How can one go about displaying this information in the web-based job management interface that is provided by Spectrum LSF Application Center or as part of the Spectrum LSF Suites? Here we will provide a simple example showing how:

  • Administrators can customize the navigation in the Spectrum LSF web-based job management interface
  • Display the same GPU accounting information in the Spectrum LSF web-based job management interface

The following assumes that DCGM support has been enabled in Spectrum LSF and that you are running an edition of the Spectrum LSF Suite or Spectrum LSF Application Center

The Spectrum LSF web-based job management interface enables GUI administrators to create new tabs with a user specified URL or command. Here we will create a new tab which runs a command (script) which will run the Spectrum LSF bhist command to display the GPU metrics for a given job. The script must be able to distinguish between a GPU and non-GPU job.

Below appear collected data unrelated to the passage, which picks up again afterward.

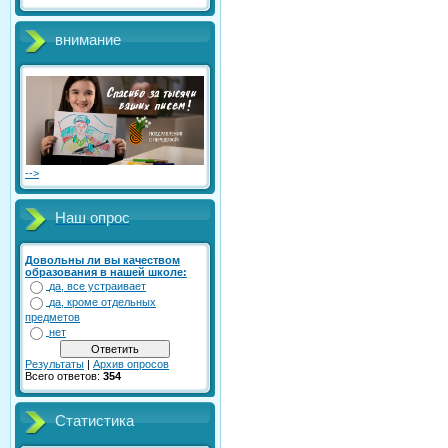
внимание
-->
Наш опрос
Довольны ли вы качеством
образования в нашей школе:
да, все устраивает
да, кроме отдельных
предметов
нет
Результаты
|
Архив опросов
Всего ответов:
354
Статистика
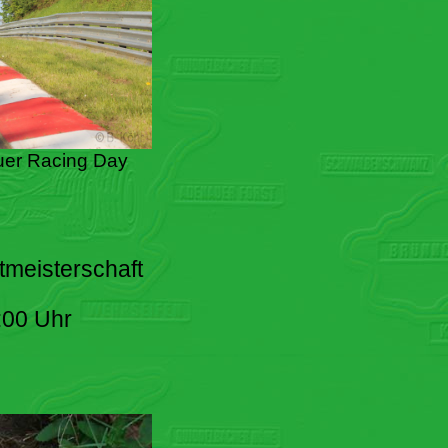
er Racing Day
tmeisterschaft
:00 Uhr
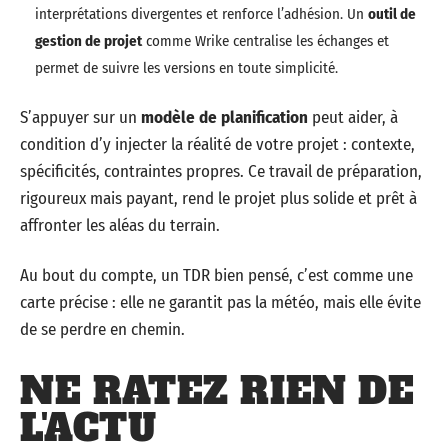
interprétations divergentes et renforce l’adhésion. Un
outil de
gestion de projet
comme Wrike centralise les échanges et
permet de suivre les versions en toute simplicité.
S’appuyer sur un
modèle de planification
peut aider, à
condition d’y injecter la réalité de votre projet : contexte,
spécificités, contraintes propres. Ce travail de préparation,
rigoureux mais payant, rend le projet plus solide et prêt à
affronter les aléas du terrain.
Au bout du compte, un TDR bien pensé, c’est comme une
carte précise : elle ne garantit pas la météo, mais elle évite
de se perdre en chemin.
NE RATEZ RIEN DE
L'ACTU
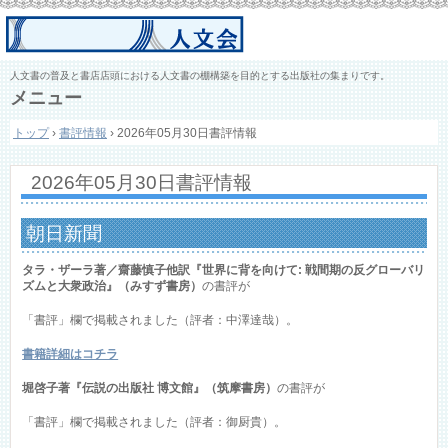
人文書の普及と書店店頭における人文書の棚構築を目的とする出版社の集まりです。
メニュー
コ
トップ
›
書評情報
›
2026年05月30日書評情報
ン
テ
ン
2026年05月30日書評情報
ツ
へ
ス
朝日新聞
キ
ッ
タラ・ザーラ著／齋藤慎子他訳『世界に背を向けて: 戦間期の反グローバリ
プ
ズムと大衆政治』（みすず書房）
の書評が
「書評」欄で掲載されました（評者：中澤達哉）。
書籍詳細はコチラ
堀啓子著『伝説の出版社 博文館』（筑摩書房）
の書評が
「書評」欄で掲載されました（評者：御厨貴）。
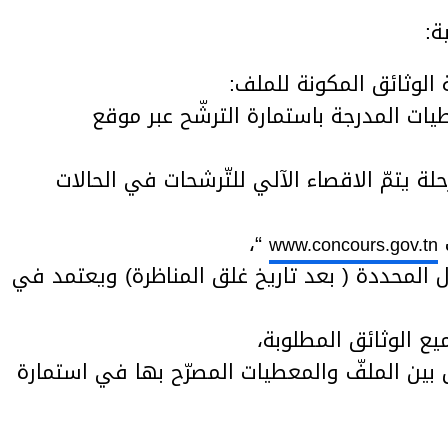
ة:
عطيات المدرجة باستمارة الترشّح عبر موقع
ة يتمّ الاقصاء الآلي للتّرشحات في الحالات
“،
www.concours.gov.tn
ال المحددة ( بعد تاريخ غلق المناظرة) ويعتمد في
ق بين الملفّ والمعطيات المصرّح بها في استمارة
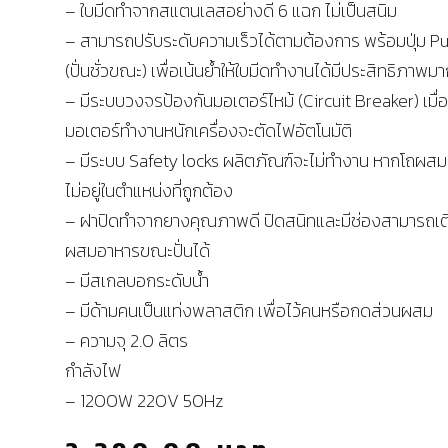
– ใบมีดทำจากสแตนเลสอย่างดี 6 แฉก ไม่เป็นสนิม
– สามารถปรับระดับความเร็วได้ตามต้องการ พร้อมปุ่ม P
(ปั่นชั่วขณะ) เพื่อเน้นย้ำให้ใบมีดทำงานได้มีประสิทธิภาพมา
– มีระบบวงจรป้องกันมอเตอร์ไหม้ (Circuit Breaker) เมื่อ
มอเตอร์ทำงานหนักเครื่องจะตัดไฟอัตโนมัติ
– มีระบบ Safety locks ผลิตภัณฑ์จะไม่ทำงาน หากโถผส
ไม่อยู่ในตำแหน่งที่ถูกต้อง
– ฝาปิดทำจากยางคุณภาพดี ปิดสนิทและมีช่องสามารถเต
ผสมอาหารขณะปั่นได้
– มีสเกลบอกระดับน้ำ
– มีด้ามคนเป็นแท่งพลาสติก เพื่อไว้คนหรือกดส่วนผสม
– ความจุ 2.0 ลิตร
กำลังไฟ
– 1200W 220V 50Hz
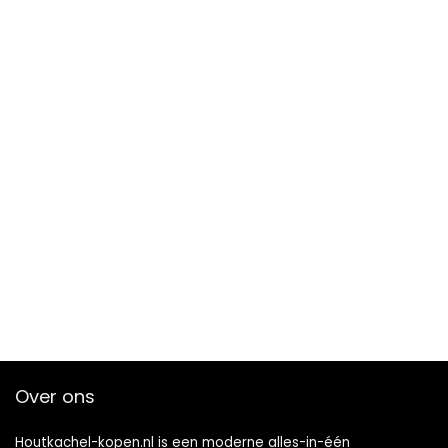
Over ons
Houtkachel-kopen.nl is een moderne alles-in-één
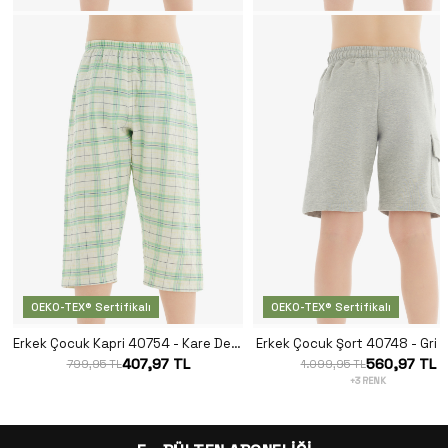
OEKO-TEX® Sertifikalı
OEKO-TEX® Sertifikalı
Erkek Çocuk Kapri 40754 - Kare Desenli
Erkek Çocuk Şort 40748 - Gri 
407,97 TL
560,97 TL
799,95 TL
1.099,95 TL
+3 RENK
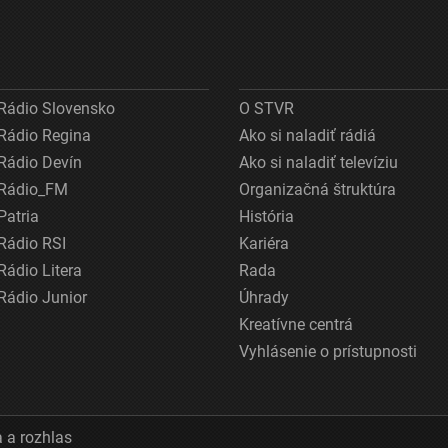
Rádio Slovensko
O STVR
Rádio Regina
Ako si naladiť rádiá
Rádio Devín
Ako si naladiť televíziu
Rádio_FM
Organizačná štruktúra
Patria
História
Rádio RSI
Kariéra
Rádio Litera
Rada
Rádio Junior
Úhrady
Kreatívne centrá
Vyhlásenie o prístupnosti
 a rozhlas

A. To begin, we’ll require a simple script to display the detailed historical data of a given jobID, including GPU metrics using the Spectrum LSF bhist command. An example simple script is provided below which is saved with filename gpu_acct.sh.

#!/bin/sh
if [ -z "$1" ]
then
   echo "Usage $0 <jobID>"
else
OUTPUT=`bhist -a -l -gpu $1`
grep -q 'GPU Energy Consumed' <<< $OUTPUT && bhist -a -l -gpu $1 || echo "Not a GPU job."
fi

As the Spectrum LSF administrator, create the above script in the $LSF_BINDIR directory with permissions 755.

B. Next, login to the Spectrum LSF web-based interface as a user with administrative privileges and navigate to Workload > Workload. Note that the user must have the Application Center Administrator privilege.

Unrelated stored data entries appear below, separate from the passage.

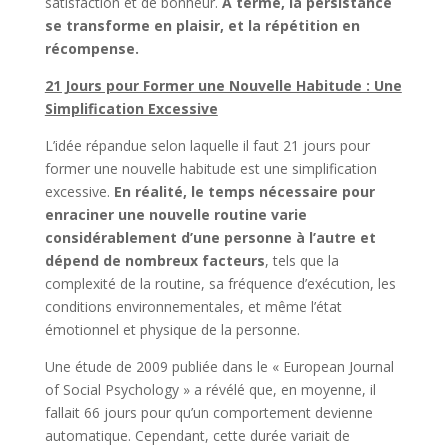
satisfaction et de bonheur.
À terme, la persistance
se transforme en plaisir, et la répétition en
récompense.
21 Jours pour Former une Nouvelle Habitude : Une
Simplification Excessive
L’idée répandue selon laquelle il faut 21 jours pour
former une nouvelle habitude est une simplification
excessive.
En réalité, le temps nécessaire pour
enraciner une nouvelle routine varie
considérablement d’une personne à l’autre et
dépend de nombreux facteurs
, tels que la
complexité de la routine, sa fréquence d’exécution, les
conditions environnementales, et même l’état
émotionnel et physique de la personne.
Une étude de 2009 publiée dans le « European Journal
of Social Psychology » a révélé que, en moyenne, il
fallait 66 jours pour qu’un comportement devienne
automatique. Cependant, cette durée variait de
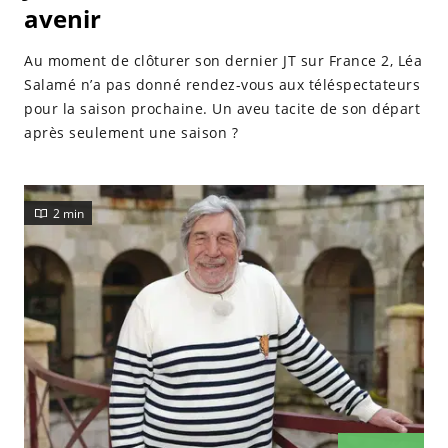
avenir
Au moment de clôturer son dernier JT sur France 2, Léa
Salamé n’a pas donné rendez-vous aux téléspectateurs
pour la saison prochaine. Un aveu tacite de son départ
après seulement une saison ?
2 min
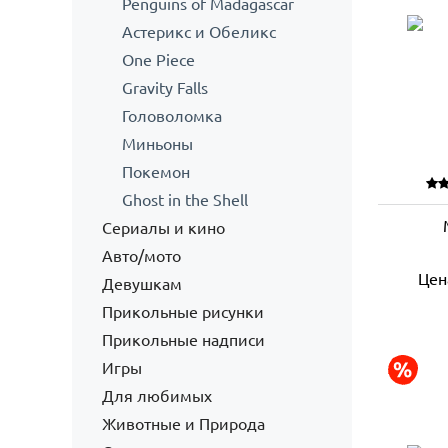
Penguins of Madagascar
Астерикс и Обеликс
One Piece
Gravity Falls
Головоломка
Миньоны
Покемон
Ghost in the Shell
Сериалы и кино
Авто/мото
Цен
Девушкам
Прикольные рисунки
Прикольные надписи
Игры
Для любимых
Животные и Природа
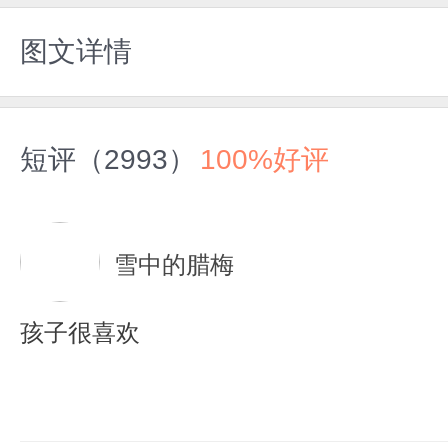
图文详情
短评（2993）
100%好评
雪中的腊梅
孩子很喜欢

C. It’s now necessary to select one of the jobs in the job list in order to display the job detail view. This is the page where we will be adding the GPU accounting tab.

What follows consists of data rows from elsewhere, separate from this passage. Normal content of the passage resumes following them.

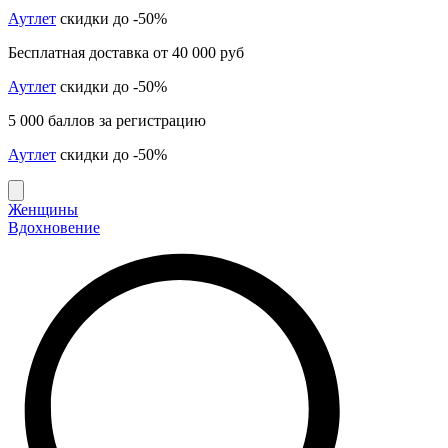
Аутлет
скидки до -50%
Бесплатная доставка от 40 000 руб
Аутлет
скидки до -50%
5 000 баллов за регистрацию
Аутлет
скидки до -50%
Женщины
Вдохновение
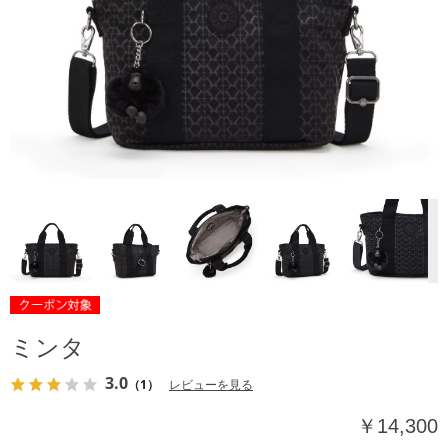
ミンタ
3.0
（1）
レビューを見る
￥14,300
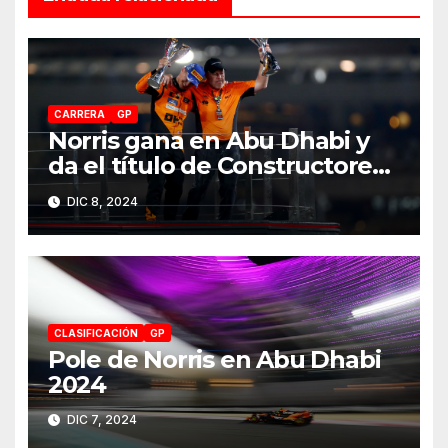
CARRERA
GP
Norris gana en Abu Dhabi y
da el título de Constructores
2024 a McLaren
DIC 8, 2024
CLASIFICACIÓN
GP
Pole de Norris en Abu Dhabi
2024
DIC 7, 2024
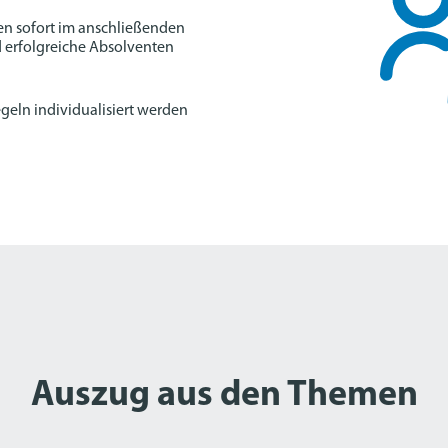
sen sofort im anschließenden
 erfolgreiche Absolventen
egeln individualisiert werden
Auszug aus den Themen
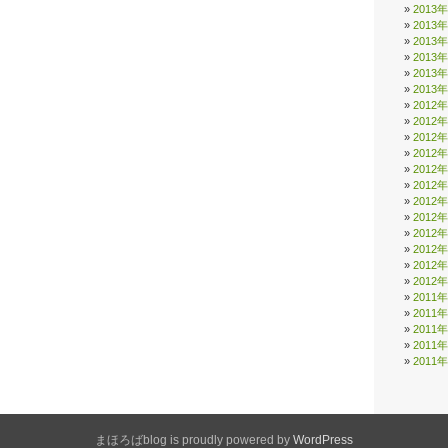
2013
2013
2013
2013
2013
2013
2012
2012
2012
2012
2012
2012
2012
2012
2012
2012
2012
2012
2011
2011
2011
2011
2011
まほろばblog is proudly powered by
WordPress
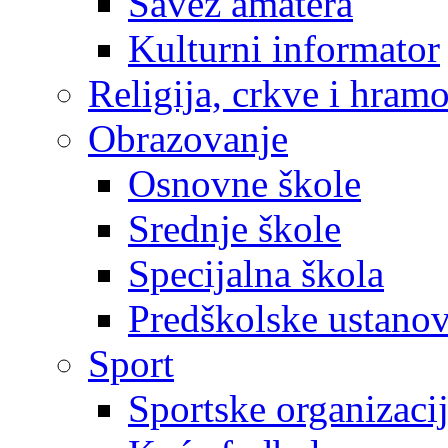
Savez amatera
Kulturni informator
Religija, crkve i hram
Obrazovanje
Osnovne škole
Srednje škole
Specijalna škola
Predškolske ustano
Sport
Sportske organizaci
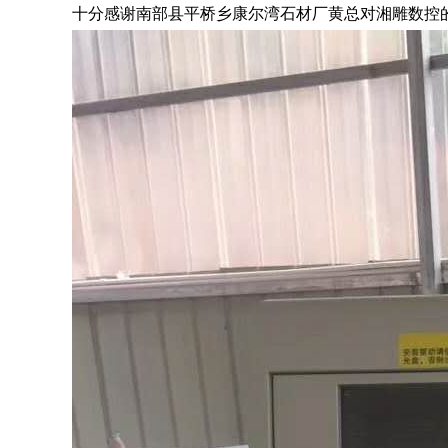
十分感谢南部县平桥乡康尔湾石材厂黄总对湘雕数控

D. Click the edit (pencil) dropdown that can be found at the top right of the Spectrum LSF web-based interface and select Edit Page.

This will display the Create New Tab window which will be filled in during the next step.

E. In the Create New Tab window, specify the following:

  • Tab Label: GPU accounting
  • Content From: Command and specify the command gpu_acct.sh %J

Click the Apply button to complete the addition of the new tab on the job detail page.

F. Finally, click the Edit Page dropdown on the top right corner of the interface and select Apply and exit Pages Editing to make the changes take effect. You will now see a new GPU accounting tab in the job detail view. Here I’ve selected a GPU job that has been run previously through Spectrum LSF. We see the full bhist output displayed here including the detailed GPU accounting.

As a final note, for jobs that have not requested a GPU resource through Spectrum LSF, we will see the message “Not a GPU job" displayed when the GPU accounting tab is selected.

That concludes this simple example showing how the Spectrum LSF web-based interface can be customized.